=== SUPPLIED INFORMATION ===

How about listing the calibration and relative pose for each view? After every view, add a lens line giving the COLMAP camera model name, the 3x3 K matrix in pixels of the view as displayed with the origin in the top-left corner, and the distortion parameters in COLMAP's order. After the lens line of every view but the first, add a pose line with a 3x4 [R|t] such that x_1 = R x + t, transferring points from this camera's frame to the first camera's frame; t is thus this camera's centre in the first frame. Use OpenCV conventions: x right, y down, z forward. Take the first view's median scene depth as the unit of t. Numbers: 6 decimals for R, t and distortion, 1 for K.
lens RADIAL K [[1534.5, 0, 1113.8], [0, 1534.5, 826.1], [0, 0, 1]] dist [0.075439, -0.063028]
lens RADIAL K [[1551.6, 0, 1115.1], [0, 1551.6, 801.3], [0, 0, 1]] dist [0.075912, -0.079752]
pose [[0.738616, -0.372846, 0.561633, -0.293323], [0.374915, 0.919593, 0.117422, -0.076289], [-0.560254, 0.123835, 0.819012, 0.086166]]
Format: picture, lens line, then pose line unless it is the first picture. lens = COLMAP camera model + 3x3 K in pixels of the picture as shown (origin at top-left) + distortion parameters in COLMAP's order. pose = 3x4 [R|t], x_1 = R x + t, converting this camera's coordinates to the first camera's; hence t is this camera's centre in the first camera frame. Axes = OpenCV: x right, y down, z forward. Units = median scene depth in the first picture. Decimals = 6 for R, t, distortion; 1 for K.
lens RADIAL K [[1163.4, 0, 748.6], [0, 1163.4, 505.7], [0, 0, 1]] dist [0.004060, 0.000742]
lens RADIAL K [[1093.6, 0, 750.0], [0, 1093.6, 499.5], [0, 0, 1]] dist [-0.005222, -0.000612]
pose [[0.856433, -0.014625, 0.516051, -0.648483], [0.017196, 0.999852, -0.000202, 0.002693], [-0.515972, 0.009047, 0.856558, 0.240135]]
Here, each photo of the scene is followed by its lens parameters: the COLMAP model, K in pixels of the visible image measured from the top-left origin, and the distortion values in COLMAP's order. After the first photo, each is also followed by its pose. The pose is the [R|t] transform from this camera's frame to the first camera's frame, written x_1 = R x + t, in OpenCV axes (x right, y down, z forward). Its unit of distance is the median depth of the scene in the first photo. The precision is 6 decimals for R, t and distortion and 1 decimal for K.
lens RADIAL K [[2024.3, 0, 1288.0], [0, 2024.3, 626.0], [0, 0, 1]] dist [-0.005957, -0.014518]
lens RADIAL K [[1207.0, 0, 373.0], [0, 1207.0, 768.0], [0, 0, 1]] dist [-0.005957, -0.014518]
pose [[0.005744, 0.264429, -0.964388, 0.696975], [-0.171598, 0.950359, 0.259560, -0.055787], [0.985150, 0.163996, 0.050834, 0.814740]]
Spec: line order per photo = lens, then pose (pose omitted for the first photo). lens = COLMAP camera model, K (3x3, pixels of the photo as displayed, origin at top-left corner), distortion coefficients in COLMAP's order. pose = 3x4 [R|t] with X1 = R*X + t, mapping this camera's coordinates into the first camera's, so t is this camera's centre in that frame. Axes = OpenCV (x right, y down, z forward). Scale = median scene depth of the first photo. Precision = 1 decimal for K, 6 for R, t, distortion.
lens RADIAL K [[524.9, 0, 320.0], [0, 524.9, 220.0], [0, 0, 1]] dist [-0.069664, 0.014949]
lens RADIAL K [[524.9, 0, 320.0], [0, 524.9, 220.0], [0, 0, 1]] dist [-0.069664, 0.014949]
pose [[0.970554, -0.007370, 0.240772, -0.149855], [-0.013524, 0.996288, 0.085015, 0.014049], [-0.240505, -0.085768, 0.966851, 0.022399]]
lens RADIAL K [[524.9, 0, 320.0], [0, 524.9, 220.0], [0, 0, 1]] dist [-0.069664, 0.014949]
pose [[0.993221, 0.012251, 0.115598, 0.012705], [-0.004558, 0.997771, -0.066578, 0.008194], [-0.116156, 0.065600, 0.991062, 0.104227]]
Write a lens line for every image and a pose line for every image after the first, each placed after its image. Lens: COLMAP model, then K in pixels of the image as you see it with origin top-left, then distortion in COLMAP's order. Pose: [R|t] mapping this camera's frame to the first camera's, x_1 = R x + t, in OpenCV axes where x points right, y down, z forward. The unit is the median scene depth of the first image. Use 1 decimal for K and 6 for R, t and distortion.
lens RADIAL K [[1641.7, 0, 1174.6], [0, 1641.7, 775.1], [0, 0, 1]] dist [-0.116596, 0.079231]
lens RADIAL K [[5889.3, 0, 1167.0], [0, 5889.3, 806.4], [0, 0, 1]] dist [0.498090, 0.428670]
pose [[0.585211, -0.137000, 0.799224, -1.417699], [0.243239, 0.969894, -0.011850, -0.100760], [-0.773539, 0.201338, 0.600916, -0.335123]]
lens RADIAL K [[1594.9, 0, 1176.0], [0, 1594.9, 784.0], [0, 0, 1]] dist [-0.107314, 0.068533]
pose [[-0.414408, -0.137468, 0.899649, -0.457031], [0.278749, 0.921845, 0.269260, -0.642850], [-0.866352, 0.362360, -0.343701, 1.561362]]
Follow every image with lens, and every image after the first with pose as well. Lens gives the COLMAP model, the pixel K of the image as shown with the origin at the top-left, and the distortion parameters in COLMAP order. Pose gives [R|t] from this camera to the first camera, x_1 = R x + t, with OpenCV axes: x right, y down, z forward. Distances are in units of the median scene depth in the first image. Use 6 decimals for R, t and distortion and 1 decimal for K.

===

**WHAT NEEDS TO BE DONE**
What is needed is an exact copy of all the records.

**EXERCISE OUTPUT**
How about listing the calibration and relative pose for each view? After every view, add a lens line giving the COLMAP camera model name, the 3x3 K matrix in pixels of the view as displayed with the origin in the top-left corner, and the distortion parameters in COLMAP's order. After the lens line of every view but the first, add a pose line with a 3x4 [R|t] such that x_1 = R x + t, transferring points from this camera's frame to the first camera's frame; t is thus this camera's centre in the first frame. Use OpenCV conventions: x right, y down, z forward. Take the first view's median scene depth as the unit of t. Numbers: 6 decimals for R, t and distortion, 1 for K.
lens RADIAL K [[1534.5, 0, 1113.8], [0, 1534.5, 826.1], [0, 0, 1]] dist [0.075439, -0.063028]
lens RADIAL K [[1551.6, 0, 1115.1], [0, 1551.6, 801.3], [0, 0, 1]] dist [0.075912, -0.079752]
pose [[0.738616, -0.372846, 0.561633, -0.293323], [0.374915, 0.919593, 0.117422, -0.076289], [-0.560254, 0.123835, 0.819012, 0.086166]]
Format: picture, lens line, then pose line unless it is the first picture. lens = COLMAP camera model + 3x3 K in pixels of the picture as shown (origin at top-left) + distortion parameters in COLMAP's order. pose = 3x4 [R|t], x_1 = R x + t, converting this camera's coordinates to the first camera's; hence t is this camera's centre in the first camera frame. Axes = OpenCV: x right, y down, z forward. Units = median scene depth in the first picture. Decimals = 6 for R, t, distortion; 1 for K.
lens RADIAL K [[1163.4, 0, 748.6], [0, 1163.4, 505.7], [0, 0, 1]] dist [0.004060, 0.000742]
lens RADIAL K [[1093.6, 0, 750.0], [0, 1093.6, 499.5], [0, 0, 1]] dist [-0.005222, -0.000612]
pose [[0.856433, -0.014625, 0.516051, -0.648483], [0.017196, 0.999852, -0.000202, 0.002693], [-0.515972, 0.009047, 0.856558, 0.240135]]
Here, each photo of the scene is followed by its lens parameters: the COLMAP model, K in pixels of the visible image measured from the top-left origin, and the distortion values in COLMAP's order. After the first photo, each is also followed by its pose. The pose is the [R|t] transform from this camera's frame to the first camera's frame, written x_1 = R x + t, in OpenCV axes (x right, y down, z forward). Its unit of distance is the median depth of the scene in the first photo. The precision is 6 decimals for R, t and distortion and 1 decimal for K.
lens RADIAL K [[2024.3, 0, 1288.0], [0, 2024.3, 626.0], [0, 0, 1]] dist [-0.005957, -0.014518]
lens RADIAL K [[1207.0, 0, 373.0], [0, 1207.0, 768.0], [0, 0, 1]] dist [-0.005957, -0.014518]
pose [[0.005744, 0.264429, -0.964388, 0.696975], [-0.171598, 0.950359, 0.259560, -0.055787], [0.985150, 0.163996, 0.050834, 0.814740]]
Spec: line order per photo = lens, then pose (pose omitted for the first photo). lens = COLMAP camera model, K (3x3, pixels of the photo as displayed, origin at top-left corner), distortion coefficients in COLMAP's order. pose = 3x4 [R|t] with X1 = R*X + t, mapping this camera's coordinates into the first camera's, so t is this camera's centre in that frame. Axes = OpenCV (x right, y down, z forward). Scale = median scene depth of the first photo. Precision = 1 decimal for K, 6 for R, t, distortion.
lens RADIAL K [[524.9, 0, 320.0], [0, 524.9, 220.0], [0, 0, 1]] dist [-0.069664, 0.014949]
lens RADIAL K [[524.9, 0, 320.0], [0, 524.9, 220.0], [0, 0, 1]] dist [-0.069664, 0.014949]
pose [[0.970554, -0.007370, 0.240772, -0.149855], [-0.013524, 0.996288, 0.085015, 0.014049], [-0.240505, -0.085768, 0.966851, 0.022399]]
lens RADIAL K [[524.9, 0, 320.0], [0, 524.9, 220.0], [0, 0, 1]] dist [-0.069664, 0.014949]
pose [[0.993221, 0.012251, 0.115598, 0.012705], [-0.004558, 0.997771, -0.066578, 0.008194], [-0.116156, 0.065600, 0.991062, 0.104227]]
Write a lens line for every image and a pose line for every image after the first, each placed after its image. Lens: COLMAP model, then K in pixels of the image as you see it with origin top-left, then distortion in COLMAP's order. Pose: [R|t] mapping this camera's frame to the first camera's, x_1 = R x + t, in OpenCV axes where x points right, y down, z forward. The unit is the median scene depth of the first image. Use 1 decimal for K and 6 for R, t and distortion.
lens RADIAL K [[1641.7, 0, 1174.6], [0, 1641.7, 775.1], [0, 0, 1]] dist [-0.116596, 0.079231]
lens RADIAL K [[5889.3, 0, 1167.0], [0, 5889.3, 806.4], [0, 0, 1]] dist [0.498090, 0.428670]
pose [[0.585211, -0.137000, 0.799224, -1.417699], [0.243239, 0.969894, -0.011850, -0.100760], [-0.773539, 0.201338, 0.600916, -0.335123]]
lens RADIAL K [[1594.9, 0, 1176.0], [0, 1594.9, 784.0], [0, 0, 1]] dist [-0.107314, 0.068533]
pose [[-0.414408, -0.137468, 0.899649, -0.457031], [0.278749, 0.921845, 0.269260, -0.642850], [-0.866352, 0.362360, -0.343701, 1.561362]]
Follow every image with lens, and every image after the first with pose as well. Lens gives the COLMAP model, the pixel K of the image as shown with the origin at the top-left, and the distortion parameters in COLMAP order. Pose gives [R|t] from this camera to the first camera, x_1 = R x + t, with OpenCV axes: x right, y down, z forward. Distances are in units of the median scene depth in the first image. Use 6 decimals for R, t and distortion and 1 decimal for K.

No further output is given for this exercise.